If I understand you correctly, yes, you can have some IPs on your host that you use for the binding side of the proxy device, which would then let you move the traffic to another container by removing that device from one container and adding it to another.
My post earlier about the IP addresses was not correct and I erased it.
So LXD 3.0.0 can auto-figure out both the IP address of the host and the IP address of the container.
Much simpler than using iptables for the forwarding TCP connections.
lxc config device remove haproxy http1 would do it. In fact what you ran likely removed the device despite the error. That’s because lxc config device remove can remove multiple devices at once so it tried to remove devices named:
http1
proxy
listen=tcp:0.0.0.0:80
connect=127.0.0.1:80
The first one likely succeeeded as it’s an actual device, all the others don’t exist, causing the error.
This is a really great feature, thanks!
I see a problem here where the source address is hidden.
In the example below I did forward the port 2222 from the LXD host (UN 18.04, LXC 3.01) to port 22 of a container and ssf from outside to the LXD host.

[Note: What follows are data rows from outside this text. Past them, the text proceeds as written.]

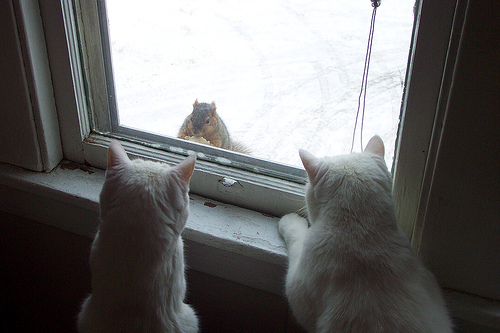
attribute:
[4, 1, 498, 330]
house — scene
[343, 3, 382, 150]
strings — hanging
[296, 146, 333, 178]
ear — pink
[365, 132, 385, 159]
ear — pink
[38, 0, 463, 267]
window — white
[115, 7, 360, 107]
snow — white 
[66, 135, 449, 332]
cats — in the stands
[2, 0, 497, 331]
scene — daytime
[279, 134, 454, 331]
cat — white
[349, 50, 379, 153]
string — white 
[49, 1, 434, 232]
window — sill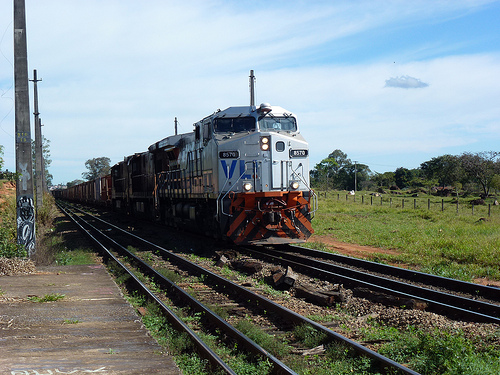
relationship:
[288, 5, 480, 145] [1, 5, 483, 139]
cloud in sky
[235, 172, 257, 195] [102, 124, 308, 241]
lights on front of train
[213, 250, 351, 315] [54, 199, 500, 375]
wood on track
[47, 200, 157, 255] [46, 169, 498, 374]
shadow cast on ground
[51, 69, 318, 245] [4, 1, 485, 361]
car passing through rural area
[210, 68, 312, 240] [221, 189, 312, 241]
front end with stripes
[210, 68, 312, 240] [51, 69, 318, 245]
front end of car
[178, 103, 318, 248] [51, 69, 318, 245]
caboose of car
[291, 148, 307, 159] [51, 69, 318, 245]
number on car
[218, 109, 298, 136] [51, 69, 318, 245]
window on car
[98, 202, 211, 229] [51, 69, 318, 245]
bottom of car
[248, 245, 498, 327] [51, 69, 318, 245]
track under car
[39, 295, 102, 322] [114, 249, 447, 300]
cement next to tracks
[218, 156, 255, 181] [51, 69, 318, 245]
writing on car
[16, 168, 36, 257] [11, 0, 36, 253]
graffitti painted  on pole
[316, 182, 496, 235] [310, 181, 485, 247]
fencing in field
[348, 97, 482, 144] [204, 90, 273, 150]
cloud in sky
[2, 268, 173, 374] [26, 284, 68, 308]
platform with weeds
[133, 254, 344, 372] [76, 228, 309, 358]
lines of track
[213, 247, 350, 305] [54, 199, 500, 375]
wood in between track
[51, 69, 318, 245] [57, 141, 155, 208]
car pulling car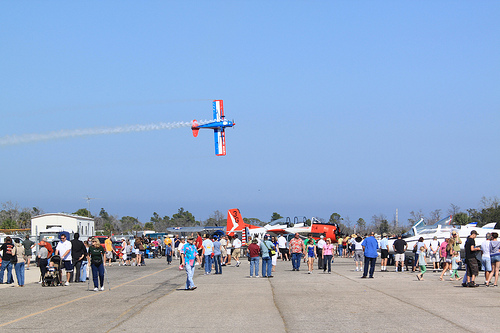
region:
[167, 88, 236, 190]
red white and blue plane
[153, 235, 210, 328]
blue and pink shirt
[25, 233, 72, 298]
man pushing a stroller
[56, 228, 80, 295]
man in white shirt and blue shorts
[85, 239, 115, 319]
woman wearing a fanny pack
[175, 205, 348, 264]
orange and white plane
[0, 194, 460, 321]
people at an air show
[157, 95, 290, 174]
aiur plane in the sky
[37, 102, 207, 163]
trail of smoke behind a plane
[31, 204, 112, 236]
white air plane hangar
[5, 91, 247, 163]
airplane in sky leaving a white smoke trail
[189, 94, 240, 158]
red, white, and blue airplane flying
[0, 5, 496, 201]
airplane flying in blue skies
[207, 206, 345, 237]
red plane out in distance on airport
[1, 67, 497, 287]
a group of people watching an airshow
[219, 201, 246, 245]
tail of a red and white plane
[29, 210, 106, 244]
white mobile home in the background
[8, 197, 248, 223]
many green trees in distance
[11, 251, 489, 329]
cemented airport where people are standing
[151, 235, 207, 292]
person wearing a blue shirt and jeans walking on cement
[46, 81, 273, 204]
the airplane is flying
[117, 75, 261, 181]
the airplane is red white and blue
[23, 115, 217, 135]
the smoke trail behind the airplane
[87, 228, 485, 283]
a crowd of people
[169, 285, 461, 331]
the ground is paved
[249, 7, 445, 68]
the sky is blue and clear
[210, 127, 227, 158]
the wing of the airplane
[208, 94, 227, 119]
the wing of the airplane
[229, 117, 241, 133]
the propeller of the airplane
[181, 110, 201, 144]
the tail of the airplane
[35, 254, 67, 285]
small child being pushed in stroller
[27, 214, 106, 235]
manufactured mobile housing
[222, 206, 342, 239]
orange and white plane with open cockpit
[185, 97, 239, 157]
red, white and blue plane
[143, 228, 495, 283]
crowd of people at air show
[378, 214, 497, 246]
part of white plane parked on side of airstrip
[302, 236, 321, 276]
young woman in shorts and sleeveless shirt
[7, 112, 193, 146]
exhaust from plane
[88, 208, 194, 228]
trees standing around border of airstrip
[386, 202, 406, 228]
tower or monument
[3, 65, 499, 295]
an airshow with a large crowd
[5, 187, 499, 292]
people at the fair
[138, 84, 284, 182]
an airplane doing stunts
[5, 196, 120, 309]
a white bus in the crowd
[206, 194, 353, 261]
red and white plane by the spectators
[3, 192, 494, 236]
trees along the line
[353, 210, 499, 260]
a white plane by the people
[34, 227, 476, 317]
the fair is on a runway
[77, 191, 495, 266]
the crowd enjoys the plane show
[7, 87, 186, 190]
this plane is leaving a trail of smoke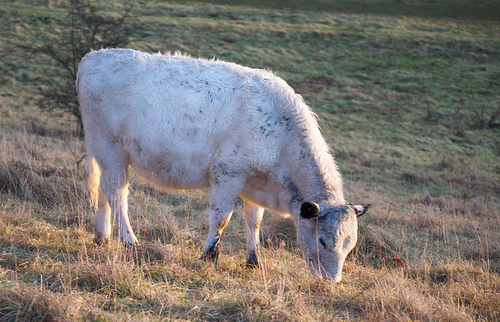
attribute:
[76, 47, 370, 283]
cow — white, eating, watching, young, standing, enjoying, relaxed, solitary, furry, grazing, dirty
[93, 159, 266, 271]
legs — short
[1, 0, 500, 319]
grass — brown, yellow, here, green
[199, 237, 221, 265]
marking — black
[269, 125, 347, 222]
neck — down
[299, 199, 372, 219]
ears — black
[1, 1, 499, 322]
picture — outdoors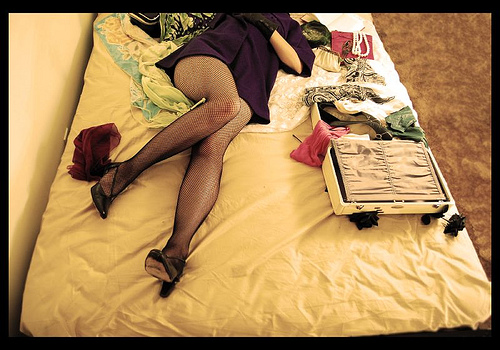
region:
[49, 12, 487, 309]
A woman lying on her bed after unpacking her luggage.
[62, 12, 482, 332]
A woman lying on her bed after unpacking her luggage.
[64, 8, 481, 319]
A woman lying on her bad after unpacking her luggage.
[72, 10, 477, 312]
A woman lying on her bad after unpacking her luggage.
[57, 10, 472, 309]
A woman lying on her bad after unpacking her luggage.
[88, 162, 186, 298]
A pair of black shoes with high heels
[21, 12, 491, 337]
A person laying on a bed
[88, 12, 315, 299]
A woman wearing a purple coat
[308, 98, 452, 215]
A white valise wide opened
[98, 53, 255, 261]
A pair of fishnets being worn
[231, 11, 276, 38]
A black leather glove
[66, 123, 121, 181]
A purple translucent scarf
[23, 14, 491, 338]
A bed covered in white sheets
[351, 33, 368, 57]
White pearls necklaces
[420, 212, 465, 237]
A black rose on the bed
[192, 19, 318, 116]
the dress is purple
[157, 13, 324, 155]
the dress is purple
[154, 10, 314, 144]
the dress is purple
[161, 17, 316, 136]
the dress is purple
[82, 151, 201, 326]
the shoes are black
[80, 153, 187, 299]
the shoes are black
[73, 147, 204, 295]
the shoes are black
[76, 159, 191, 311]
the shoes are black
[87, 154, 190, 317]
the shoes are black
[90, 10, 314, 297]
A woman is lying on the bed.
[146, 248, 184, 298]
The woman wears black heels.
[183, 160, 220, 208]
The woman wears black pantyhose.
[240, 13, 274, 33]
The woman wears black gloves.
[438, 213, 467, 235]
A black flower is on the bed.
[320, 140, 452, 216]
An open suitcase is on the bed.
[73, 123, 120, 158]
A red object is on the bed.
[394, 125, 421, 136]
A green item is in the suitcase.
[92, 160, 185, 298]
a couple of black shoes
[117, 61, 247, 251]
she is wearing black net socks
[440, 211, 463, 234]
an unrecognizable black object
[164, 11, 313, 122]
a purple short skirt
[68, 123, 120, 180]
this is a red cloth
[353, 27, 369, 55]
this is a white collar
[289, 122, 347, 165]
this is a pink cloth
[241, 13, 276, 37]
she wears black gloves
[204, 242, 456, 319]
a white bed sheet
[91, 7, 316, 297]
a sexy girl on the bed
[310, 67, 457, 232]
white suitcase next to woman on bed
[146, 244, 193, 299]
foot of woman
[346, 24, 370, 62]
pearls next to woman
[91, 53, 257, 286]
legs of woman on bed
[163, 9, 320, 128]
purple outfit woman is wearing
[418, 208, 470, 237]
black silk rose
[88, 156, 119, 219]
black leather high heeled shoe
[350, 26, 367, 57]
strand of white pearls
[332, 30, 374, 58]
red leather pouch with sipper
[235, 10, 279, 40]
black leather gloves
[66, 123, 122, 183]
a wine colored silk scarf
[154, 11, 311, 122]
short plum colored dress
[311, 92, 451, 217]
a small white suitcase open on the bed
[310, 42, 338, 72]
creamy leather makeup bag with snap clip closure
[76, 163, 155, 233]
shoe on the feet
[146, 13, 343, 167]
a person wearing a dress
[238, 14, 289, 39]
a person wearing a glove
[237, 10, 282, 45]
a person wearing a black glove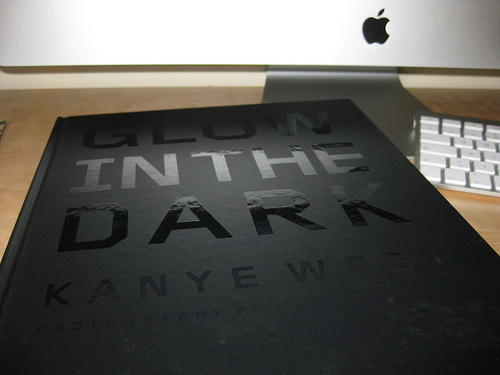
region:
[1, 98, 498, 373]
the book is black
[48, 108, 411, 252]
the text is shining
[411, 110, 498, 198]
a thin apple keyboard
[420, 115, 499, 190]
the keys are white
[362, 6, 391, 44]
a black apple logo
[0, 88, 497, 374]
the desk is beige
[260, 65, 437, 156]
monitor stand is silver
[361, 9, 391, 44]
a picture of an apple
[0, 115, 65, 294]
crease in the book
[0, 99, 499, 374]
the book is flat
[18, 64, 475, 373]
the cover of a CD album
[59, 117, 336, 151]
font written in black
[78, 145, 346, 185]
font that looks very white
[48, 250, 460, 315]
Kanye West's name in black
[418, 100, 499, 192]
the keyboard of a computer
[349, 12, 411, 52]
the logo of a computer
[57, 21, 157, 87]
the boarder of a computer screen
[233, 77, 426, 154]
the base of a computer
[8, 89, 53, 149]
the brown wood of a table top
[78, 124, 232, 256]
light reflecting on an album cover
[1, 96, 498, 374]
A black hard cover book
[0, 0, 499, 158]
A silver Apple monitor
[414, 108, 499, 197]
A silver and white Apple key board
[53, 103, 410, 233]
The title of a book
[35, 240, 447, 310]
The author of a book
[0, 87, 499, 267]
The surface of a wooden desk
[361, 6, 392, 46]
A black Apple logo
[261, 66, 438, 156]
A silver computer monitor stand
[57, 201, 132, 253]
The capital letter D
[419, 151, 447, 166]
A shift key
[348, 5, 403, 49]
black mac logo on mac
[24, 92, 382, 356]
black writing on book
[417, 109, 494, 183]
white keys on keyboard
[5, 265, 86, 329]
black letter on book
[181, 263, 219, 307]
black letter on book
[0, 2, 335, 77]
silver bottom of monitor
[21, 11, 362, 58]
white bottom of monitor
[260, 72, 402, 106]
silver base of monitor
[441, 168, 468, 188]
white key on board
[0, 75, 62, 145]
brown desk below monitor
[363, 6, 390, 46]
small Apple logo on a monitor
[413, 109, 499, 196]
silver keyboard with white keys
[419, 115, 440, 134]
two white keys on a keyboard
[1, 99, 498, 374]
Large black photography book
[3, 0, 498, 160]
silver Apple brand monitor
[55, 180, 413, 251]
The word DARK on a black book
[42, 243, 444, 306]
the name Kanye West on a book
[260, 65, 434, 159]
silver stand on a monitor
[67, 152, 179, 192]
The word IN written on a book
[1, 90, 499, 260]
top of a wooden style desk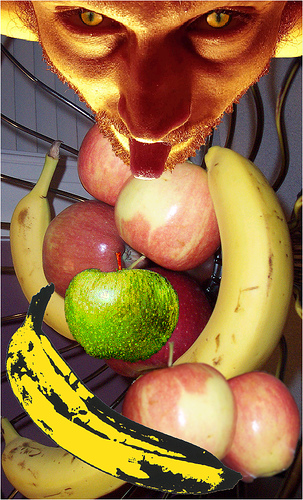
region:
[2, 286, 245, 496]
Cartoon banana, black and yellow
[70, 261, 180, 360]
Granny Smith Apple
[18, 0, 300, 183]
Man with his tongue out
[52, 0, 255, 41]
Man with cat's eyes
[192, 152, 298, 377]
Upright yellow banana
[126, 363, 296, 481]
A pair of apples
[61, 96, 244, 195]
Stubble on a man's face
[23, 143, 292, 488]
group of assorted fruits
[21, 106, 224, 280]
Red apples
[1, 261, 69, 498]
Several bananas, one of them is photoshopped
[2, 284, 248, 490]
a graphic of a banana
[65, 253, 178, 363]
a computer graphic of a green apple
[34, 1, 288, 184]
a man's face with his tongue sticking out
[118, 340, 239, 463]
a red and yellow apple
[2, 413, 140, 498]
a yellow banana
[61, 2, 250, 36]
yellow eyes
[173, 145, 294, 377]
a yellow banana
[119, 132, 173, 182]
a tongue sticking out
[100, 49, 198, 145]
a nose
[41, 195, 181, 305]
a red apple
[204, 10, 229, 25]
Man with yellow eyes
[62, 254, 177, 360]
Green apple with red stem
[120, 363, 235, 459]
Fresh red apple with green stem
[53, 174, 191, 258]
Group of red apples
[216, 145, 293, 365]
Yellow banana with small abrasions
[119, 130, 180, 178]
Man sticking tongue out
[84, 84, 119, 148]
One side of dark brown beard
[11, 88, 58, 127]
Grey vertical wall paneling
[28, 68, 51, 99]
Black metal bar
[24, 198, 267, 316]
Group of arranged fruit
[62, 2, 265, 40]
The person has yellow eyes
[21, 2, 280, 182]
The person is sticking out their tongue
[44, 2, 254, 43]
The mans pupils are cat like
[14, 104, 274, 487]
A pile of fruit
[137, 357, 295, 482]
Two red and yellow apples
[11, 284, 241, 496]
A drawing of a banana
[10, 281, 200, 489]
The banana is yellow and black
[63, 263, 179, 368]
The apple is green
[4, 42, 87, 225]
A shiny silver fruit holder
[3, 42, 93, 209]
The wall has white panels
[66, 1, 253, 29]
two eyes of a person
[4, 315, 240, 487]
a banana placed in front of apple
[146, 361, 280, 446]
two apples placed behind banana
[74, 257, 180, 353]
green apple placed in between fruits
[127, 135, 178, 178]
tongue of a person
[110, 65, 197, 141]
nose of a person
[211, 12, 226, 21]
pupil of a eye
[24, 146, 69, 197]
top stem of banana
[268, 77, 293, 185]
iron stand of fruits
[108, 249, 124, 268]
top portion of apple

Check the last entries from the SSH log -they originate from 127.0.0.1 instead of the real address.
Will be great to have a way to see the originating IP in order to make this feature better.
Jul 13 17:52:28 ub18test1 sshd[384]: error: Received disconnect from 127.0.0.1 port 42752:14: No supported authentication methods
Jul 13 17:52:28 ub18test1 sshd[384]: Disconnected from authenticating user root 127.0.0.1 port 42752 [preauth]
Specifically, the OpenSSH software does not support the PROXY protocol that normally solves the problem. That means that you would need mmproxy on top of the PROXY protocol.
What needs to be done, is for LXD to support the PROXY protocol in the proxy device, then specifically for SSHD (OpenSSH) to add the mmproxy TCP proxy that makes SSHD PROXY protocol-aware.
If the connection does go thru a proxy the source address of the packet will be the one of the proxy and a supplementary mechanism is necessary - this is how typically a http proxy is set up and you are absolutely right.
Our case is a simple one and I am looking for a simple port forward, not a proxy - so back to a simple solution, using iptables
Host interface ens5, port 2220 forward to
Dest (on bridgel xdbr0), 10.202.82.203:22
Jul 16 21:53:12 ub18test1 sshd[1824]: error: Received disconnect from 192.168.1.153 port 52760:14: No supported authentication me
Jul 16 21:53:12 ub18test1 sshd[1824]: Disconnected from authenticating user ubuntu 192.168.1.153 port 52760 [preauth]
Looking at the Container config keys: https://lxd.readthedocs.io/en/latest/containers/
is easy to configure a static IP for the container (ipv4.address)
I do not see a way to run a startup script in order to set the forwarding automatically when the container does start/remove when it does stop - if I remember well it use to be possible in LXC 2 to have startup/shutdown hooks but I do not see them in 3.0 doc above - any idea?
In practice, I did not notice LXD giving a different IP address when a container gets restarted.
However, it is good to use the feature to set a static IP address to a container.